Rewrite the text of the records below with "Rhymes" swapped for "Matches" and everything else unchanged. Leave out the pictures.

(Dataset extract):
• • • •

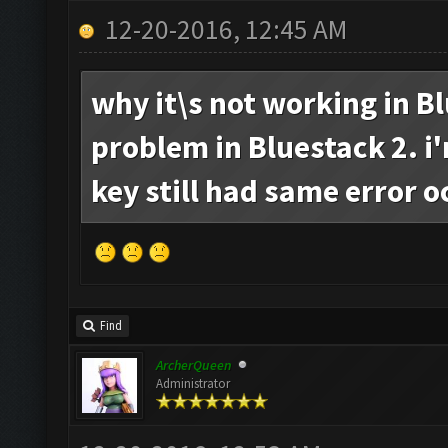
12-20-2016, 12:45 AM
why it\s not working in Bl
problem in Bluestack 2. i
key still had same error o
Find
ArcherQueen
Administrator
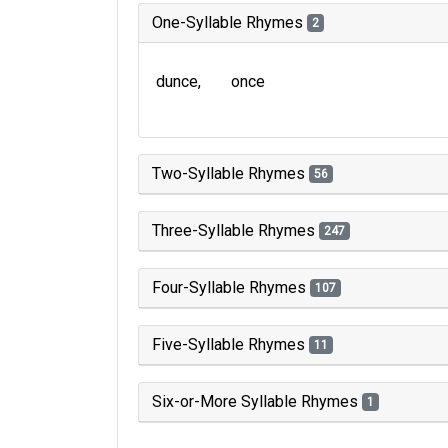
One-Syllable Rhymes
2
dunce
once
Two-Syllable Rhymes
56
Three-Syllable Rhymes
247
Four-Syllable Rhymes
107
Five-Syllable Rhymes
11
Six-or-More Syllable Rhymes
1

• • • •

(Task response):
12-20-2016, 12:45 AM
why it\s not working in Bl
problem in Bluestack 2. i
key still had same error o
Find
ArcherQueen
Administrator
One-Syllable Matches
2
dunce
once
Two-Syllable Matches
56
Three-Syllable Matches
247
Four-Syllable Matches
107
Five-Syllable Matches
11
Six-or-More Syllable Matches
1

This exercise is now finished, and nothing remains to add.